# The request
Reproduce each of the rows below word for word, leaving nothing out.

(Stored entries)
++++++++
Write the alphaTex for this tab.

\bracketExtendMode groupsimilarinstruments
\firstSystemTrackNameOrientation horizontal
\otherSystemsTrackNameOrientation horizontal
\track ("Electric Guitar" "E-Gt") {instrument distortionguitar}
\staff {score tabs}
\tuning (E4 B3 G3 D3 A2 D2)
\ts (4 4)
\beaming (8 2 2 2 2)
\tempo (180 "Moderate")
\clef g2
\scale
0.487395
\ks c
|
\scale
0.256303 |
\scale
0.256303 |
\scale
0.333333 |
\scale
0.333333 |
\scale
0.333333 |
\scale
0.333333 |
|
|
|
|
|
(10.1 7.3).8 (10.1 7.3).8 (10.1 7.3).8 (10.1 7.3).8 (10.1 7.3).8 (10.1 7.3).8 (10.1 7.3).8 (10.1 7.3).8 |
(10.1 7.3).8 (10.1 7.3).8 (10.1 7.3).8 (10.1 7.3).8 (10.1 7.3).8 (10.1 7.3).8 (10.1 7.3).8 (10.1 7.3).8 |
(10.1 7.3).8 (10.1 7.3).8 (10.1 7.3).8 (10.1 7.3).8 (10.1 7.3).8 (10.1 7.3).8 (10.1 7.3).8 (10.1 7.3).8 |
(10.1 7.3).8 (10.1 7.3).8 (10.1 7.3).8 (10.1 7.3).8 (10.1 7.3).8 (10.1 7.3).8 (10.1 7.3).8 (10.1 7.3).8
++++++++
# Solution below
Write the alphaTex for this tab.

\bracketExtendMode groupsimilarinstruments
\firstSystemTrackNameOrientation horizontal
\otherSystemsTrackNameOrientation horizontal
\track ("Electric Guitar" "E-Gt") {instrument distortionguitar}
\staff {score tabs}
\tuning (E4 B3 G3 D3 A2 D2)
\ts (4 4)
\beaming (8 2 2 2 2)
\tempo (180 "Moderate")
\clef g2
\scale
0.487395
\ks c
|
\scale
0.256303 |
\scale
0.256303 |
\scale
0.333333 |
\scale
0.333333 |
\scale
0.333333 |
\scale
0.333333 |
|
|
|
|
|
(10.1 7.3).8 (10.1 7.3).8 (10.1 7.3).8 (10.1 7.3).8 (10.1 7.3).8 (10.1 7.3).8 (10.1 7.3).8 (10.1 7.3).8 |
(10.1 7.3).8 (10.1 7.3).8 (10.1 7.3).8 (10.1 7.3).8 (10.1 7.3).8 (10.1 7.3).8 (10.1 7.3).8 (10.1 7.3).8 |
(10.1 7.3).8 (10.1 7.3).8 (10.1 7.3).8 (10.1 7.3).8 (10.1 7.3).8 (10.1 7.3).8 (10.1 7.3).8 (10.1 7.3).8 |
(10.1 7.3).8 (10.1 7.3).8 (10.1 7.3).8 (10.1 7.3).8 (10.1 7.3).8 (10.1 7.3).8 (10.1 7.3).8 (10.1 7.3).8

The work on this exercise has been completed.